Source: © John Freeman

Bismuth oxyiodide crystals are extremely sensitive to x-rays 

A re-engineered solar cell material can detect x-rays at doses 250 times less than the current top-performing detectors. High-quality single crystals of bismuth oxyiodide (BiOI) demonstrated enhanced x-ray attenuation properties, so patients going for an x-ray might one day benefit from reduced radiation exposure making this essential medical procedure safer.

X-rays are a valuable diagnostic tool but prolonged or repeated exposure to this ionising radiation can increase the risk of cancer. Radiation doses are currently determined by the properties of attenuation materials in the detector which absorb the x-rays passed through the sample to create an image. ‘A semiconductor x-ray sensing material needs to have a high effective atomic number (Z number) to sufficiently stop high energy photons like x-rays,’ explains Wanyi Nie, an optoelectronics researcher at Los Alamos National Laboratory, US. ‘It should also have good charge conduction properties to accurately measure the radiation intensity, especially under low dose conditions.’

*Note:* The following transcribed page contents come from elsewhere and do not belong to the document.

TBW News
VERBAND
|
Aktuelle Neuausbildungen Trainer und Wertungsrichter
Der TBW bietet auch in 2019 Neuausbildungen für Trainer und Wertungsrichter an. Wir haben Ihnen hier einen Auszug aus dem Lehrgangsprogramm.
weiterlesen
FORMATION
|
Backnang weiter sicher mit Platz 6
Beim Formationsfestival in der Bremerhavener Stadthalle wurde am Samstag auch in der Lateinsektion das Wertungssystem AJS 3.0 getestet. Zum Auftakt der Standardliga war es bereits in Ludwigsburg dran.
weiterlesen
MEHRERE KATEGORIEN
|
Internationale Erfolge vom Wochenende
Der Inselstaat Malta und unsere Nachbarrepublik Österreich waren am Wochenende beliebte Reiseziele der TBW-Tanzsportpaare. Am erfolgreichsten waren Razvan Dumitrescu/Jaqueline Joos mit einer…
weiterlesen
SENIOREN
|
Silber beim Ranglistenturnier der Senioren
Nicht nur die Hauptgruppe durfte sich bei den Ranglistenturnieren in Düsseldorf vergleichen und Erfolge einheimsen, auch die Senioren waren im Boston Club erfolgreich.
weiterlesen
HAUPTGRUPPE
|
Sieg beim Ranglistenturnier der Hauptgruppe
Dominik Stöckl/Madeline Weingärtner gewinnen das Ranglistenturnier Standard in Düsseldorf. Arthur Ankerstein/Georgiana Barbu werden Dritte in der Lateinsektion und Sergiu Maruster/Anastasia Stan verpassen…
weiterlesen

Current medical devices employ amorphous selenium as the attenuation material but its comparatively low Z value means a high dose of x-rays is necessary for effective detection. Heavy, non-toxic elements such as bismuth possess much greater x-ray stopping power, but its compounds’ soft, polar lattices are easily deformed, resulting in charge localisation and poor conductivity.

Now, a collaborative team co-led by Robert Hoye, Judith MacManus-Driscoll and Bartomeu Monserrat has overcome these electronic limitations and developed the light-harvesting solar material BiOI as a layered bismuth compound that exhibits outstanding attenuation properties. ‘We advised a method to grow high quality single crystals of BiOI with very few imperfections,’ explains MacManus-Driscoll. ‘This means that charge carriers can travel on the millimetre-length scale with low applied electric fields.’ The resulting single crystals, grown through chemical vapour transport inside a sealed quartz ampoule, were therefore effective conductors and could detect x-rays at doses over 250 times lower than the current best-performing commercial materials.

The team were eager to understand the origin of these enhanced electronic properties and used a combination of spectroscopic and computational methods to probe the internal structure of the BiOI crystals. ‘By simulating the lattice in the ground state and excited state, we could see how lattice distortions changed the energy landscape of BiOI,’ explains Monserrat. ‘Simulations also confirmed the delocalised nature of charge carriers. The BiOI single crystals therefore have the ideal combination of properties to detect very low dose rates of x-rays.’

Figure

Source: © Robert A Jagt et al

The structure of bismuth oxyiodide makes it well suited to detecting x-rays

‘This is an excellent demonstration of BiOI as a new layered material delivering promising x-ray detection performances,’ comments Nie. ‘Before entering the market it will be helpful to investigate the stability and toxicity of this material. Can it stand the stresses from the operation such as the electrical field and the constant x-ray radiation needed for imaging applications?’

The team are currently developing methods to increase the scale of low-defect BiOI production from single crystals to larger films suitable for commercial devices but are also keen to explore the wider implications of their discovery.

‘Our work has provided important new insights into how carrier localisation can be avoided,’ says Hoye. ‘This will be important not just for x-ray detectors, but also next-generation solar cells, solar fuel devices and transistors.’